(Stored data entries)
_ _ _ _

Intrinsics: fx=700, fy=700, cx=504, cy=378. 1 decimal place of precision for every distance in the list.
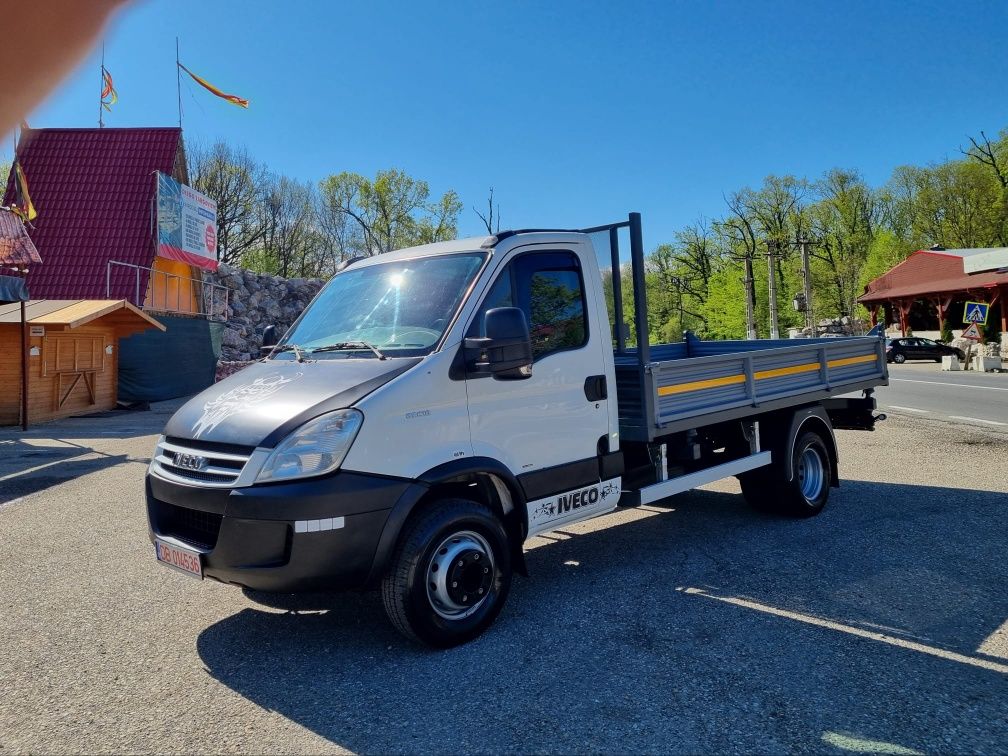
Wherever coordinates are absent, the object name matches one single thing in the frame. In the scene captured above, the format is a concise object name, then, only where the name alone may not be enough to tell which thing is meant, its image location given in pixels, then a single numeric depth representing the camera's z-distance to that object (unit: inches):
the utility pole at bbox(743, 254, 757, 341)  1642.3
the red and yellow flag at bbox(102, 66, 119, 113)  1094.9
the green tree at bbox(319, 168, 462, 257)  2097.7
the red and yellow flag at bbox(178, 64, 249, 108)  1246.3
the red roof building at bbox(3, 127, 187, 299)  960.3
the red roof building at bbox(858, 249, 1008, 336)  1515.7
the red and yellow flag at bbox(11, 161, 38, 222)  709.2
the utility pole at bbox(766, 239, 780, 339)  1633.6
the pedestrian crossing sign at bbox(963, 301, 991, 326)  1181.1
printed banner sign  1014.4
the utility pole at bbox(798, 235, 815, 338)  1583.2
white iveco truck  136.4
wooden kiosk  662.5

_ _ _ _

▸ **To do**:
Spot the lines above that mention "sign" and copy them.

▸ **Answer to this exercise**:
the pedestrian crossing sign at bbox(963, 301, 991, 326)  1181.1
printed banner sign  1014.4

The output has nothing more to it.